Guitarra negra



El haz de luz de una lámpara dicroica se expandía como un destello en varias direcciones al reflejarse en el espejado esmalte de su caja. Sentí que aquel brillo era una señal para seducirme y postrarme a su merced. Su imagen me transportó a Guitarra negra, el magnífico libro de poesía de Spinetta y fue el giro perfecto para mi enamoramiento súbito. Con decisión entré al negocio y la compré sabiendo que cada cuota sería una cicatriz profunda en mis magros ingresos como empleado.

Durante meses el idilio fue creciendo, nos fuimos conociendo y compartiendo los secretos de sus armónicos y mis límites como instrumentista. Ella fue la llave que abrió de par en par el corazón de Julieta una tarde de lluvia. Los tres hicimos viajes, iluminamos  fiestas, arrancamos aplausos y crecimos juntos como músico, instrumento y cantante. Las siluetas de los amores de mi vida se parecían y era inevitable encontrarnos siempre juntos.

La maldición comenzó la noche del cumpleaños de Julieta. Fue una fiesta con músicos y en la mesa compartida estaba uno al que llamaban gitano y a quien ni Julieta ni yo conocíamos. Alguien pidió que le pasara mi guitarra y yo al observar sus gestos tímidos y sus movimientos torpes pensé que escucharía a otro de esos que tocan temas simples aprendidos en cancioneros. Ajustó un par de cuerdas con el clavijero, miró al techo y arrancó. Tuve la sensación de viajar en un río de montaña. Cada cascada era vértigo y peligro. Era perfecto. Tuve celos. Vi que la guitarra se había entregado a su voluntad como si se conocieran de toda la vida. 

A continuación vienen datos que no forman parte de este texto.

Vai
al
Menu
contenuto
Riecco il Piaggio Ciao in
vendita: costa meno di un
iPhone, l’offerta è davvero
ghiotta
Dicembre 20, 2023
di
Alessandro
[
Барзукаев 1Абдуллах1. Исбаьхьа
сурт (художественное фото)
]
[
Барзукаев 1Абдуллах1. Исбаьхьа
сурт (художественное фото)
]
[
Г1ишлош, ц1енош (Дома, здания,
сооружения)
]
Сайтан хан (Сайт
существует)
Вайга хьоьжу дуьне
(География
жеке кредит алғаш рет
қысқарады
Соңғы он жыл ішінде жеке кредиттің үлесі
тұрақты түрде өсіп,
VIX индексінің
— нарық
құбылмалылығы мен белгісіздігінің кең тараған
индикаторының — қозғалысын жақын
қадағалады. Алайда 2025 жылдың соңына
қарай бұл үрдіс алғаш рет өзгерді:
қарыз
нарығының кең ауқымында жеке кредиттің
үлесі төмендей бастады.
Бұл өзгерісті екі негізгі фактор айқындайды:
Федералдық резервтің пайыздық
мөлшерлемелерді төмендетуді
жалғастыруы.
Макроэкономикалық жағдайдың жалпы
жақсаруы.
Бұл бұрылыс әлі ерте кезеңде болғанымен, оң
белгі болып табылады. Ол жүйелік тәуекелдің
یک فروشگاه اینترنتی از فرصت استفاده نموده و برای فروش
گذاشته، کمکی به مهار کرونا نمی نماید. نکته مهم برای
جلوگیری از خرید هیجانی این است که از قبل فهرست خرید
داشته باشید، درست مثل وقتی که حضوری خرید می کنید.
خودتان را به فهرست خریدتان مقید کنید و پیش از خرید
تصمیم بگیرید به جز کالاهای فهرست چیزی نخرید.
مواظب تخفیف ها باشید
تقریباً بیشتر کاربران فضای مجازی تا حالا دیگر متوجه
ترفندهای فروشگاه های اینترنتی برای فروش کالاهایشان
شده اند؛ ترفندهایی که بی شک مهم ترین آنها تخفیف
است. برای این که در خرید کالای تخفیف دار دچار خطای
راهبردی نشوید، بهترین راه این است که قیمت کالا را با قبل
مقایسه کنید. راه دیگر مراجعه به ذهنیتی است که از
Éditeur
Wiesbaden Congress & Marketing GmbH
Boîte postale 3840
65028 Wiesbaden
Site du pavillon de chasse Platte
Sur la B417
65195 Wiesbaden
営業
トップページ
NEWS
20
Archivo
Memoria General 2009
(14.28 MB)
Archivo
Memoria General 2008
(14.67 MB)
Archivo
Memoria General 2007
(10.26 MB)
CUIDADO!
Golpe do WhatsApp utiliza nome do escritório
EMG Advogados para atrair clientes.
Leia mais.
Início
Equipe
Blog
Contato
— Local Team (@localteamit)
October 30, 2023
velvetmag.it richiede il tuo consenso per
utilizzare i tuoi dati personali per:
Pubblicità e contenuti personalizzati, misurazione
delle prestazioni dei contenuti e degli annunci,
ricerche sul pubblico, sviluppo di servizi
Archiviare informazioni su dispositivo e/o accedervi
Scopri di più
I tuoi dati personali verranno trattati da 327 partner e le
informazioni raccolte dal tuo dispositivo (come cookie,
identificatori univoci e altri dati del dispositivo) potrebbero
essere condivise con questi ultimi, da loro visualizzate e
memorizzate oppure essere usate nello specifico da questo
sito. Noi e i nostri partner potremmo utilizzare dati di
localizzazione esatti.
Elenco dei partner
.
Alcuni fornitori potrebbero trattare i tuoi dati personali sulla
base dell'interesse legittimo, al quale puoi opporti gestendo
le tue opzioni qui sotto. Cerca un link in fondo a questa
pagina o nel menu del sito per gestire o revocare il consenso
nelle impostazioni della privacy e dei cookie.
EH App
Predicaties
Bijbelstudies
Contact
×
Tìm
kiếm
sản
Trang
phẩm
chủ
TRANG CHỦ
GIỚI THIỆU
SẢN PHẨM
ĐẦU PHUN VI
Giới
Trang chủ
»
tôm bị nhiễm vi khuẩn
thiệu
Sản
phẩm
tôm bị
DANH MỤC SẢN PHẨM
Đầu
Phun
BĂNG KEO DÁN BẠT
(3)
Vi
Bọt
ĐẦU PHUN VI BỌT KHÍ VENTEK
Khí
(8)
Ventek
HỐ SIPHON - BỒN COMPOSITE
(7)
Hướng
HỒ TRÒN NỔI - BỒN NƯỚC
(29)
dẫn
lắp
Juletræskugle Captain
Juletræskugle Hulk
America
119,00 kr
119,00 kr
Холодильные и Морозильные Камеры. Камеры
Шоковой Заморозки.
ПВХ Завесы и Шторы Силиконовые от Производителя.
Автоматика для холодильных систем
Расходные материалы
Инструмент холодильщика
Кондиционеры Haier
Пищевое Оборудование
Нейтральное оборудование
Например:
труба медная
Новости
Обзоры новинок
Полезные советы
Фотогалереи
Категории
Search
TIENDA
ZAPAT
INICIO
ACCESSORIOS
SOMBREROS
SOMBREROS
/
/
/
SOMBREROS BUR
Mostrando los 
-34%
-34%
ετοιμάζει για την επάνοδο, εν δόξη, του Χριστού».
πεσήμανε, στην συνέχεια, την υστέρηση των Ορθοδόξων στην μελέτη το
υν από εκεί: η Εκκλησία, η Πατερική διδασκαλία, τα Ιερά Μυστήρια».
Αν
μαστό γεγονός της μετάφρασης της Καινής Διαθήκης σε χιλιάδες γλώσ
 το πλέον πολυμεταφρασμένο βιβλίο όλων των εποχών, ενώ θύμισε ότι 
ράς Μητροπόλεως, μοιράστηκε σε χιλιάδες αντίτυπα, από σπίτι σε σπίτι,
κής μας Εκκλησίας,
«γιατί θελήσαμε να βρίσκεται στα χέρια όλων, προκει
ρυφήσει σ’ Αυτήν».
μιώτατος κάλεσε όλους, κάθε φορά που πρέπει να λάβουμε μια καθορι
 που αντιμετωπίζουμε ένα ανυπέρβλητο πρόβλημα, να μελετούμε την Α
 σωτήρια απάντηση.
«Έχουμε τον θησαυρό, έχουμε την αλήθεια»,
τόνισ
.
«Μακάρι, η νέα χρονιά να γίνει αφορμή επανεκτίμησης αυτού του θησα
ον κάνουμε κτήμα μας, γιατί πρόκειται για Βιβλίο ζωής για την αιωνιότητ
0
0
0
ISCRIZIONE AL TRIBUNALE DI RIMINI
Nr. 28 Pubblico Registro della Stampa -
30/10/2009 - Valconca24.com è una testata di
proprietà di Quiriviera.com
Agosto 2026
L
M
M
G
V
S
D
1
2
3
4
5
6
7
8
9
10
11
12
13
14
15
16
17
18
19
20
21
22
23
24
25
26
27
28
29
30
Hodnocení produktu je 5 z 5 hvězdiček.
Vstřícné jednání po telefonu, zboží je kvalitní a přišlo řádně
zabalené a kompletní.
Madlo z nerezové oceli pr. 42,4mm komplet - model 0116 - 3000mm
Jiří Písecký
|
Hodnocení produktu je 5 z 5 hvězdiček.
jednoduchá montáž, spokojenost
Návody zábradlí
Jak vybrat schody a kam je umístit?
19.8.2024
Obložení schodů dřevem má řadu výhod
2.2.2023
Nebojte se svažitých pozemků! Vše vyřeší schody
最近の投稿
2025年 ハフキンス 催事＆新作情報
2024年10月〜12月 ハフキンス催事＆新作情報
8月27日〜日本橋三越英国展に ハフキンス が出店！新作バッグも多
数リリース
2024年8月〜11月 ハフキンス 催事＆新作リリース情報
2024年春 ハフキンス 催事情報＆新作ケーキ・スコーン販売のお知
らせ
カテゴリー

No falló una nota. Tuve la sensación que me observaban mientras yo contemplaba cada arpegio embelesado. Sufrí en carne propia el dolor de una traición imperdonable hasta  que busqué los ojos de Julieta y encontré en ellos un brillo desconocido. Unas pocas semanas después supe que las siluetas de mis dos amores estuvieron rodeadas por los brazos del gitano.

Con Julieta intentamos retomar el camino pero el lacerante fantasma del engaño empañò la relación para siempre.

Estuve semanas sin tocar. Había dejado la guitarra colgada en un estante como si esperara que gotease su historia y para mi dolor, ella me observaba indiferente. El día que la descolgué para probar mi digitación comprobé que nuestra relación había terminado para siempre.

El brillo de la caja se confunde con el diapasón y proyecta un extraño tono rojizo. La cuarta  cuerda se cortó con el estruendo de un látigo contra la madera de la caja. No lloré, ni siquiera cuando me pareció ver las caras de Julieta y el gitano entre las llamas.